Tais contradições entre maternalismo--que não deve ser nunca confundida com matriarealismo propriamente dito, (à maneira do que já fez distinto ensaísta e pesquisador brasileiro, o sr. Joaquim Ribeiro) e patriarealismo, foram frequentes na formação social do Brasil, colorida em suas intimidades por mais de uma sobrevivência africana que aqui se comportou como uma espécie de adjetivo sociológico com relação ao substantivo: quase sempre o poder patriarcal, mesmo quando exercido por mulher: mulher-homem ou mulher substituto de homem. Dessexualizada.

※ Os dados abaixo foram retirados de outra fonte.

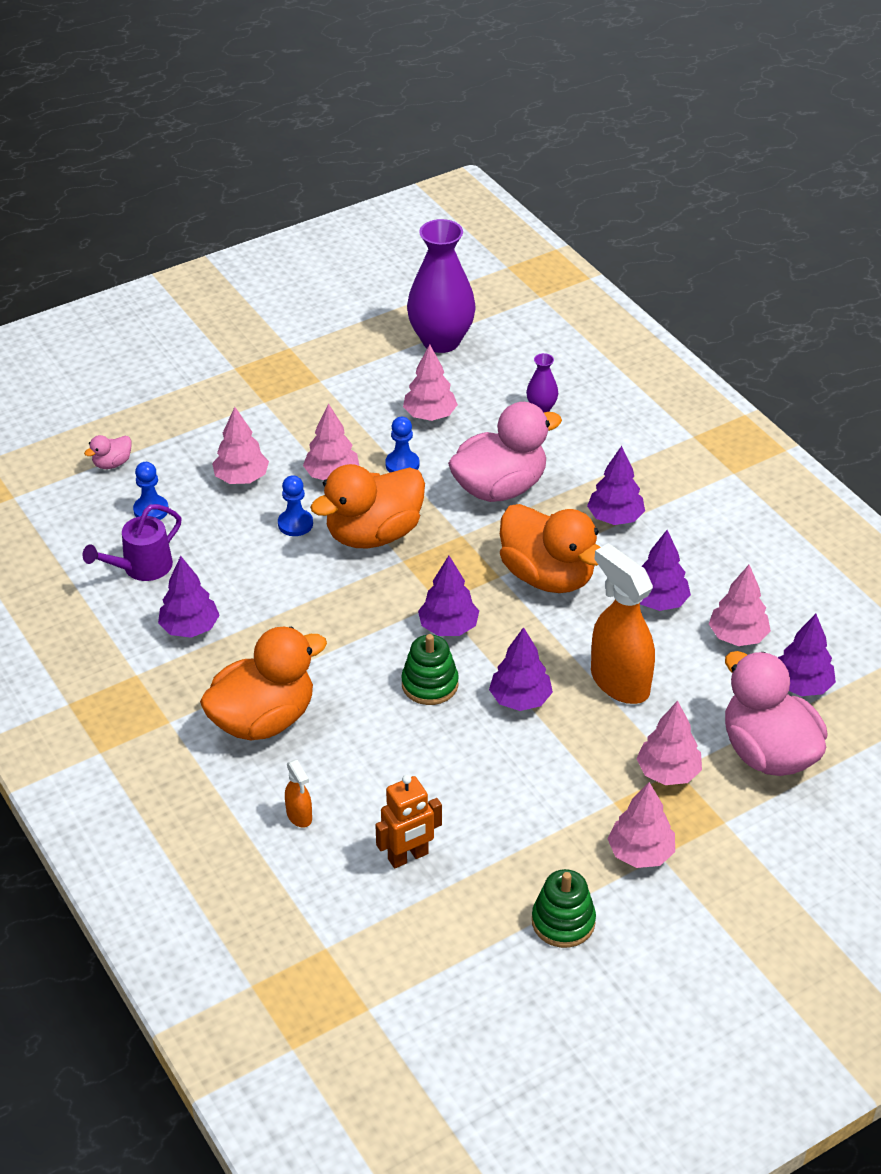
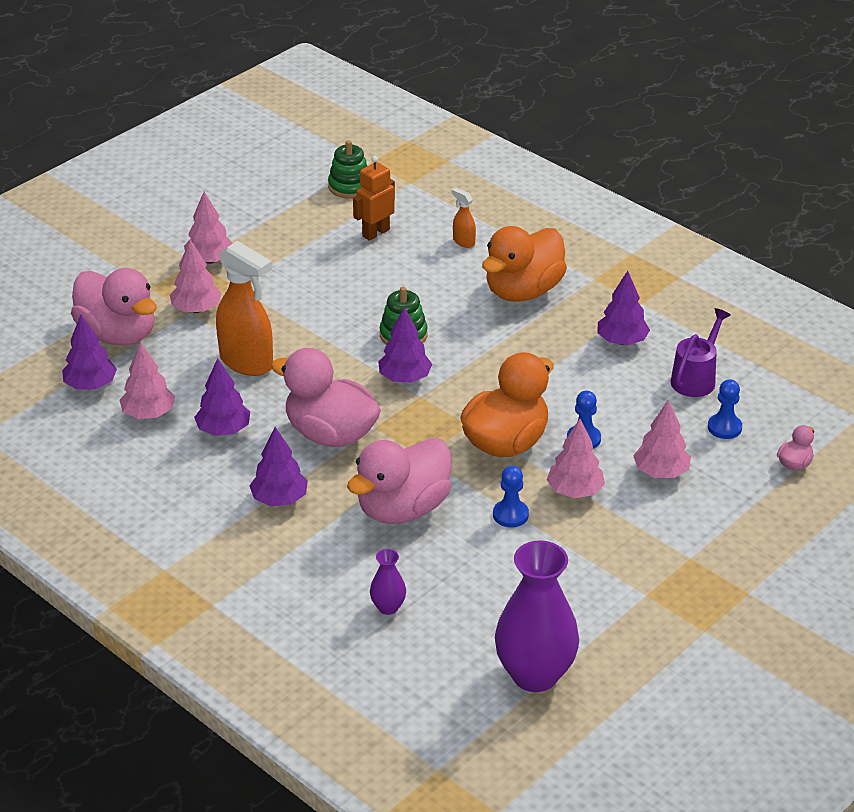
camera: 165 degrees right, 5 degrees down
pink tree [403,344,458,421] -> none
purple tree [489,627,553,711] -> none
orange duck [500,504,601,593] -> pink duck [271,348,381,447]
green stacking toy [532,869,596,948] -> green stacking toy moved to [328,140,367,198]

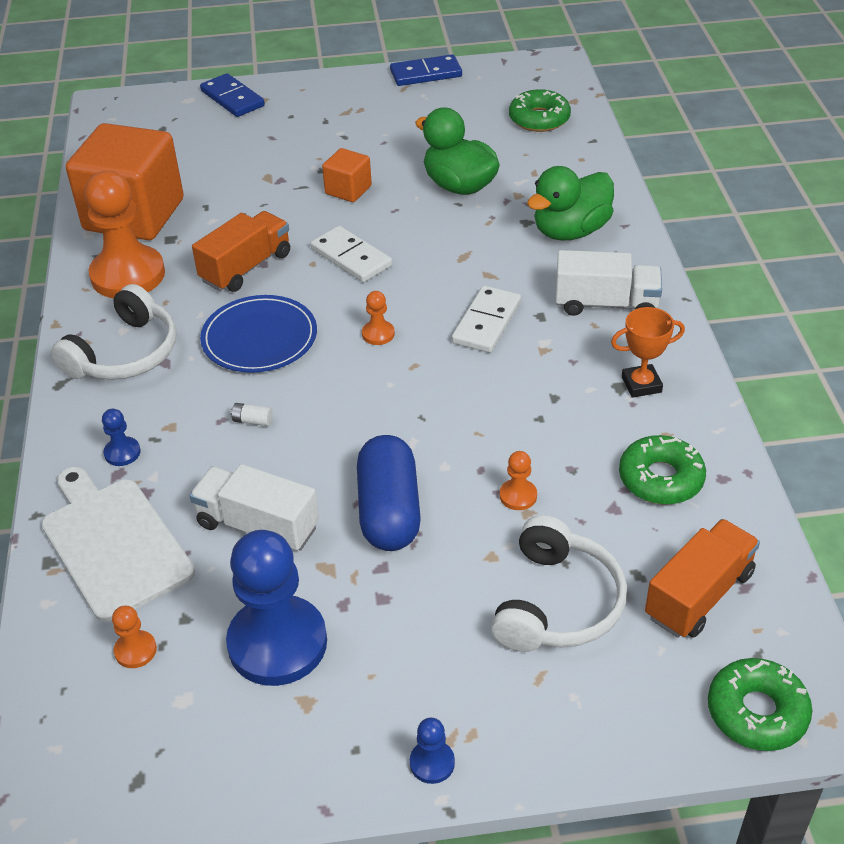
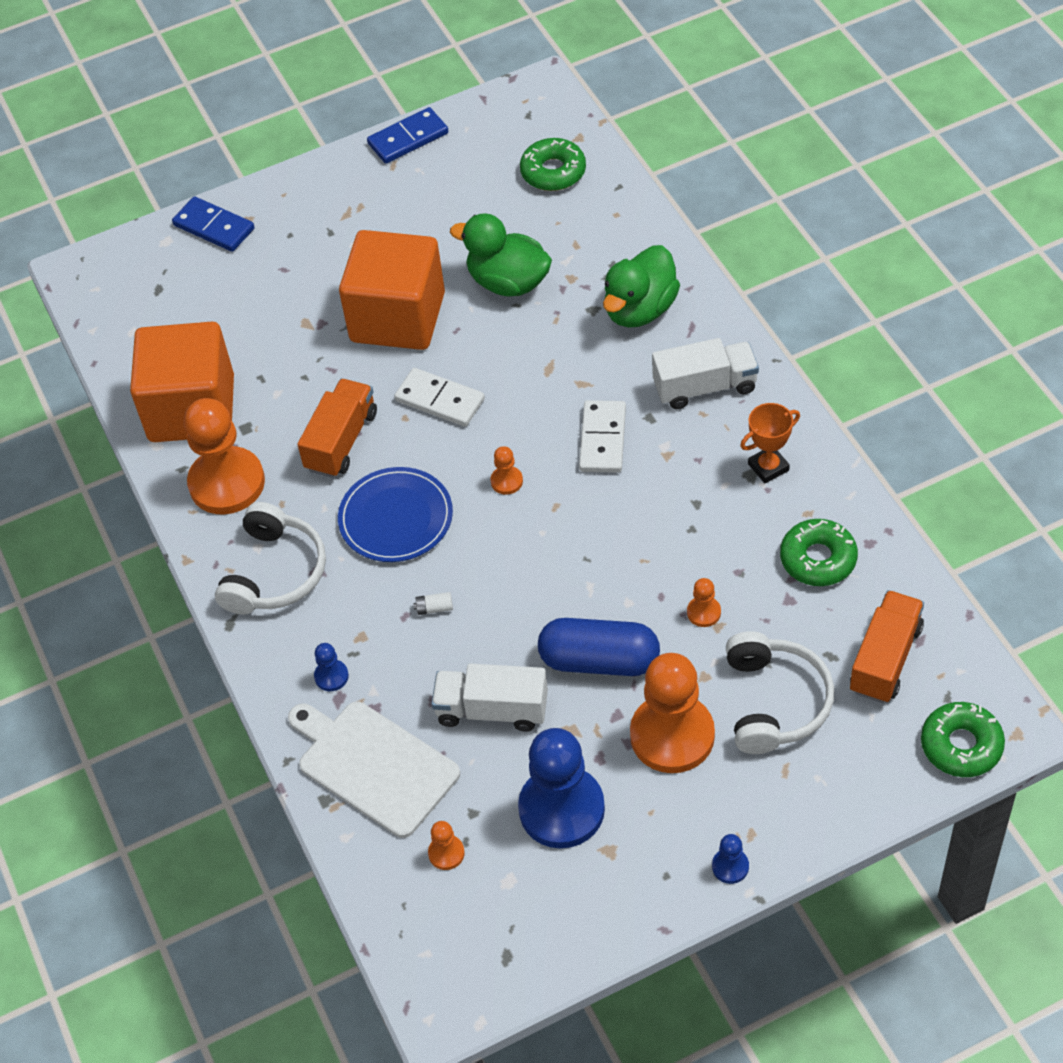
camera: 15 degrees left, 10 degrees up
orange cube [322,148,372,202] -> orange cube [339,230,445,350], size x2.19
blue capsule [357,435,421,551] -> blue capsule turned 60 degrees counterclockwise [538,618,660,676]
none -> orange pawn [630,653,715,773]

Daí os africanismos desse gênero surpreendidos entre nós pelo olhar arguto de um dos maiores africanologistas do nosso tempo, o professor M.J Herskovits, que defende com vigor a tese de sobrevivência africanas em ritos de união de sexos e de organização de família no Brasil (“The Negro in Bahia, Brazil: A Problem in Method”, “American Sociological Review”, VII, 4, 1943, p. 394) contra a de igualmente notável africanologista norte-americano que é o professor F. Frazier (“The Negro Family in Bahia, Brazil”, “American Sociological Review”, VII, 4, 1942, p. 465).

Para o professor frazier aqueles ritos dissolvem-se todos no Brasil nos ritos europeus. No Recife, o jovem africanologista brasileiro René Ribeiro, em pesquisa sobre amasiados (“On the Amaziado Relationship and other aspects of the Family in Recife, Brazil”, “American Sociological Review”, X, I, 1946, p. 44), encontrou elementos favoráveis à tese Herskovits, isto é, a de que o concubinato entre gente de cor constitui, de ordinário família estável, distinguindo-se assim do concubinato europeu.

Tese também apoiada pelo sociólogo francês, já tão familiarizado com assuntos brasileiros, em geral, e afrobrasileiros, em particular, que é o professor Roger Bastide. Para o professor Roger Bastide--e este é o ponto que especialmente nos interessa--o negro livre, isto é, o negro, quase sempre, de mucambo, ao deixar as senzalas rurais, pelas cidades, inclinou-se a refazer a “grande família” de estilo africano, com as classes por idade de indíviduo: “grande família” cuja existência em cidades brasileiras foi recordada, como já vimos e como assinala o próprio professor Roger Bastide, pelo historiador Rocha Pombo. Para o lúcido sociólogo francês o que devemos admitir é que a família afro-brasileira, ao refazer-se nas cidades---isto é, nos mucambos e casas térreas de negros livres, artesãos, operários, quitandeiros, etc--reviveu-os reinterpretados em “termos europeus”. É o que sustenta no seu recente “Dans les Amériques noires”: Afrique ou Europe”.